奉旨:『北停战,台不在列』;倭并明言克日大队攻台。窃思北不停战,贼犹有牵掣;北停战,则放手攻台。以弹丸之区,独抗强寇,其危可想。台军火难久支,毛瑟弹尤缺;惟公救之!崧。鱼。

——以上见「全集」卷一百四十三「电牍二十二」。

致台北唐抚台(光绪二十一年三月初八日辰刻)

三电悉。田鸡炮弹四百,即饬金陵局速解沪交赖道。沪枪已搜索无遗,只可俟续到者尽力拨济,随时交赖道。沪必无警,无如实无械矣。毛瑟弹此间缺极,粤局能造,祈与粤切商之!停战言明只直隶、奉天、山东三省,其余各省均不在内。海州吃紧,各营尚未到防,到亦系新军;清江、淮扬地冲势散,紧急之至。此间诸事艰难掣肘,不便详言。台事万分悬系,惟有赶造土炮、土药,陆路多掘坑坎、埋地雷,或可补助。台事之危急,公宜电达朝廷及总署、督办处为要。庚。

致总署(光绪二十一年三月初八日亥刻)

台电:危急万分。已将存沪枪弹尽数解济,惟为数不多。屡接唐抚电,义勇能战,惟求发械;情词痛切。五日来,一日数电,无非此等事。

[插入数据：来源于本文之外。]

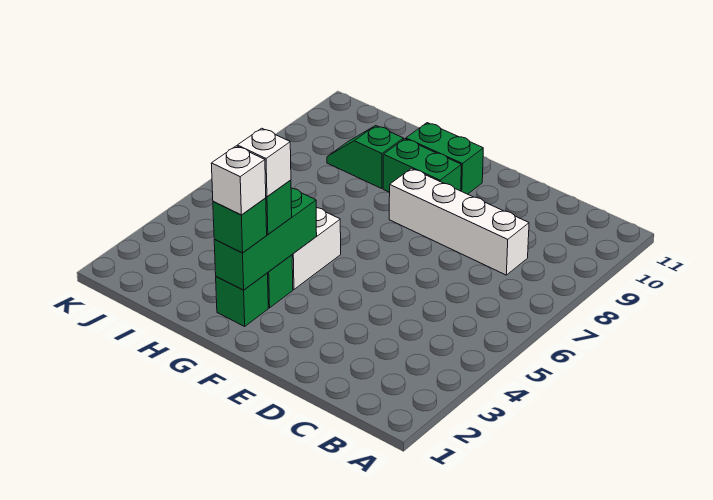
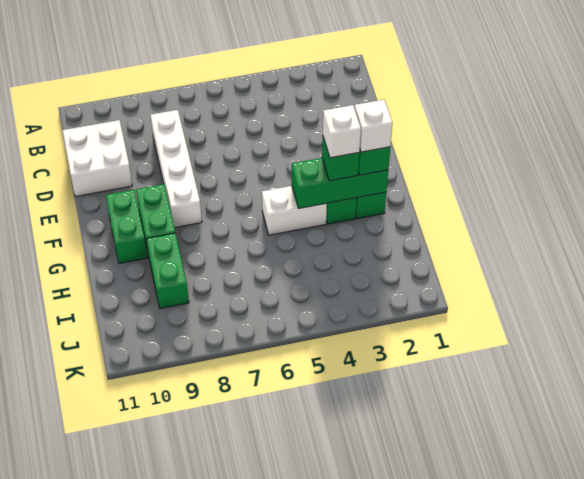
none -> white brick C10:D11 level 1
green slope H9:I9 level 1 top H -> green brick H9:I9 level 1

闻壳件洋行有械万余件,系钧署令密存沪局。台湾正有船在沪,不揣冒昧,仰恳可否于此项军火内酌拨若干件,交其原船解台?此时尚可冒险运;再迟,有械亦难运矣。祈速赐裁夺,示复!庚。

——以上见「全集」卷一百四十四「电牍二十三」。

致总署(光绪二十一年三月初十日申刻)

庚电奉旨恭悉。台危待济,自应力筹。前数日,已将上海存枪尽数拨一千六百余枝、弹一百余万,交台轮解往。近又索神机炮弹,亦竭力拨解。此后如有购到之械,当尽力拨济。台有二轮最速,尚可设法探避。此外觅船接济之法,当设法访筹。至调兵轮一节,南洋除最劣之轮外,止木质四兵轮,船薄行迟,每一点钟止行十海里,又无快炮,在长江依辅炮台,尚可协助;若战于海上,敌船围攻追击,徒供糜碎。有损于江,无益于台;而中国从此无一兵轮矣。东抚电:倭船全赴南洋,海州吃紧;寇踪飘忽,崇明、通州亦甚可虑。若兵轮全无,更为棘手。台湾宜救,洞夙夜焦思,每日通电,力之所能,毫无吝惜。惟实在为难情形,不敢不据实上陈。请代奏!蒸。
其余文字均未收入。